Upon hearing Sleep Party People’s new album “Floating” – released worldwide on 2. June 2014 – for the first time, the first element that strikes is the vocals of Brian Batz, the project’s mastermind. Practically gone are the harsh, vocoded tones characterising his early work. Instead, in enters an ethereal, yet natural multi-tracked falsetto. Batz descends upon each track in a way that is transfixing, reminiscent of a warm, familiar friend, yet arrestingly foreign. Opener “Change in Time” wholly showcases this change.
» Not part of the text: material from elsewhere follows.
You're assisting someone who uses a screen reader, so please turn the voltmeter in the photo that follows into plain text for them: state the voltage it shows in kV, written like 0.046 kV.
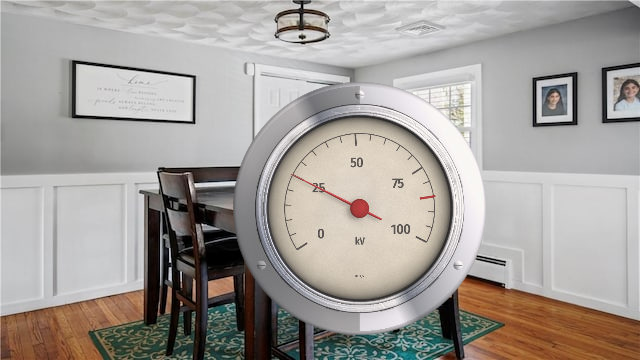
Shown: 25 kV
Vocals hover above and not between other elements, sounding organic when placed next to the Sleep Party People back catalogue.
This is not to say Sleep Party People have softened their aural ferocity, simply that their sound is now anchored around a vocal that is more human than ever.
Finishing the track is a wall of synth accompanied by head spinning, frenetic drums.
Elsewhere, “Floating” is flooded with sounds that conjure disparate visual imagery. The title is not to be interpreted lightly; listeners are literally shrouded in a world which transcends a normal reality, floating among Batz’s enchanting and vulnerable psyche.
However, this gives the album a contestably light touch. Most sounds are run through audio processors, huge reverb chambers, phasers, fuzz boxes; all combining to make a record which spends most of its time in the higher frequencies. This works well for drunk, late night, semi-melancholic listening, or as a soundtrack to a dreamy haze of an afternoon, but lacks the consistent, melodic hooks for those wanting conventions of popular songwriting.
Case in point is the proggy synth outro of “Stranger Among Us”. An epic build up leaves the listener feeling somewhat unfulfilled. Hoping for extended euphoric pandemonium, we are swiftly led away to another track, denying the gratification that comes with a foothold in a consistent groove.
Rest assured, this is not Batz’s aim.
To conform to any existing melodic or sonic structure would take away from the distinctive world he has created. Batz is forging his own unique path. An album’s album, “Floating” sends us intimately through the musician’s hyperactive musical brain, crafting new ways to appreciate sound.